Pasaron más de 100 años antes de que John Wesley asumiera el manto de James Arminius.  Ambos vivieron en una época en la que Europa estaba dominada por la teología reformada y ambos lucharon con fuerza contra ella (Secciones 1.20, 1.21, 1.22 y 2.1 del Rincón de Teología).  Tres décadas después de la muerte de Wesley, Richard Watson (Sección 8.15 del Rincón de Teología) publicó el primer tratamiento sistemático de la teología metodista de Wesley.  Dedicó una gran parte de sus Institutos Teológicos a una refutación integral de la teología reformada.  Décadas más tarde, William Burt Pope (Sección 1.18 del Rincón de Teología) ofreció una repudiación similar de la teología reformada en su Compendio de Teología Cristiana (1879) y John Miley (Sección 2.22 del Rincón de Teología) hizo lo mismo en su Teología Sistemática (1892).  En la primera mitad del siglo 20th, H. Orton Wiley fue el principal estandarte de la teología wesleyana/arminiana; también dedicó una parte importante de su Teología Cristiana (1940) a una refutación de la teología reformada.  Pero los teólogos wesleyanos/arminianos más modernos, como J. K. Grider y T. C. Oden, dedicaron poco esfuerzo a refutar el calvinismo.  Hoy en día, las denominaciones que históricamente se han inclinado hacia la teología wesleyana/arminiana (UMC, Wesleyana, Nazarena, Bautista del Sur Tradicional, etc.) se han dejado llevar por ideas nuevas y emocionantes que incluyen, entre otras:

 

  • La amalgama del cristianismo y el humanismo (Cristianismo LGBTQ Progresista WOKE como lo visualiza el nuevo UMC)

 

  • Autoengrandecimiento a través de la búsqueda introvertida de la santidad personal (Sección 4.6 del Rincón de Teología)

 

  • Buscar una relación personal con Jesucristo mientras se ignora la convicción requerida del pecado, la contrición y el arrepentimiento (Secciones 8.14 y 8.15 del Rincón de Teología)

 

  • La creación de una teología verdaderamente interdenominacional al descartar todos los puntos de desacuerdo para que todas las religiones sean esencialmente las mismas. (Sección 1.1 del Rincón de Teología)

 

  • Oscilar como un péndulo de la teología tradicional basada en Arminio de regreso a la teología reformada dura (Sección 2.1 del Rincón de Teología)

 

Los cristianos wesleyanos/arminianos parecen haber perdido su motivación para ‘interceder’ por sus creencias históricas.  Pero a veces están ansiosos por abrazar el último ‘objeto brillante’ que ha cautivado la visión del mundo.

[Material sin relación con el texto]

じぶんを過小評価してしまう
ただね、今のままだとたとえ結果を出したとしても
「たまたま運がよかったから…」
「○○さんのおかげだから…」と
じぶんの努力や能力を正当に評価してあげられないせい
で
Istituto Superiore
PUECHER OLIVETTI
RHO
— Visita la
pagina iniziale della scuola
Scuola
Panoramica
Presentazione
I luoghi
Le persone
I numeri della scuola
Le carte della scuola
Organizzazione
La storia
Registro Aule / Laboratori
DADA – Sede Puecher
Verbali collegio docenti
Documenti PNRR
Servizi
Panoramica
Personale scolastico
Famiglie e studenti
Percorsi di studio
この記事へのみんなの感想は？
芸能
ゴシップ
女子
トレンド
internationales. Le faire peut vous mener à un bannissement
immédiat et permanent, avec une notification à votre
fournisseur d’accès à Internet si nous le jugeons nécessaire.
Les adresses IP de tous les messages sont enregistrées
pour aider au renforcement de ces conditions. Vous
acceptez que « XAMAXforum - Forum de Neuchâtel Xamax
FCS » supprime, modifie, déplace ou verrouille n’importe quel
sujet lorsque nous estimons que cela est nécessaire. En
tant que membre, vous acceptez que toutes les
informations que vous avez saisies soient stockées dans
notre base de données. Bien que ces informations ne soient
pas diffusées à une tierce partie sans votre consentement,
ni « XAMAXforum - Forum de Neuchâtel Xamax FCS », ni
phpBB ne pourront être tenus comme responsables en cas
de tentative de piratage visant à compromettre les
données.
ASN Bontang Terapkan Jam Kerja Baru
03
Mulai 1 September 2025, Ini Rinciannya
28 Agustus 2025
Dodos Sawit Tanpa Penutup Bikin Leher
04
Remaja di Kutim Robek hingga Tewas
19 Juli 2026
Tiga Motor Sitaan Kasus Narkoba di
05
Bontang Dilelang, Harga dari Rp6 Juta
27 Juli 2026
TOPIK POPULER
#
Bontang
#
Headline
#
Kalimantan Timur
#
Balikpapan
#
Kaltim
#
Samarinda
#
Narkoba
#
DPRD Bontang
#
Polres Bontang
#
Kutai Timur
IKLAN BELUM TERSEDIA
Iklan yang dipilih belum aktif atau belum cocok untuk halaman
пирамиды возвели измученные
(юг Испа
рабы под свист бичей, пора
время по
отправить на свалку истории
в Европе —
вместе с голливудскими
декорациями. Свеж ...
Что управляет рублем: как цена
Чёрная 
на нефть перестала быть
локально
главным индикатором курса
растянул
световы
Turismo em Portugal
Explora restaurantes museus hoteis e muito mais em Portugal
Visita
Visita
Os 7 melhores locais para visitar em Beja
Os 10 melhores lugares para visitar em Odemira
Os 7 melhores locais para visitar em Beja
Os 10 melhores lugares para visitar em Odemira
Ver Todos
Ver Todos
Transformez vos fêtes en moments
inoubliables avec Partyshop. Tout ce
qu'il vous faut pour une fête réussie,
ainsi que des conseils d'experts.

No obstante, es interesante leer las palabras de Richard Watson mientras revisa el impacto de la expiación limitada y la elección incondicional sobre los atributos personales de Dios.  Al leer las palabras de Watson, recuerda que estás leyendo solo una fracción del 1% del análisis completo de la teología reformada revelado en sus Institutos Teológicos.  Además, todo su análisis está basado en la Escritura.  Pero los grandes teólogos reformados de los siglos XIX y XX no estaban inclinados a refutar, desmentir o desacreditar a Richard Watson.  Simplemente lo ignoraron a él y a toda su progenie teológica.

Aquí están las palabras de Richard Watson sobre el calvinismo en relación con los atributos de Dios:

 

“Ya sea que los hombres miren el lado oscuro y repugnante de esta doctrina de la elección eterna de un cierto número de hombres para la salvación o no, de ella se sigue inevitablemente que todos, excepto las personas elegidas en Cristo, están colocados total y absolutamente, desde su mismo nacimiento, fuera del alcance de la salvación; y no tienen parte alguna en las misericordias salvadoras de Dios, quien desde la eternidad propuso rechazarlos, y no por su culpa como pecadores.  Porque todos, excepto Adán y Eva, han venido al mundo con una naturaleza que, dejada a sí misma, no podría sino pecar; y como la determinación de Dios, de nunca dar a los reprobados los medios para evitar el pecado, no podría descansar sobre su culpa, pues lo que es absolutamente inevitable no puede ser imputado al hombre como su culpa, debe descansar donde todos los altos divinos calvinistas lo colocan, -- sobre la mera voluntad y placer soberano de Dios.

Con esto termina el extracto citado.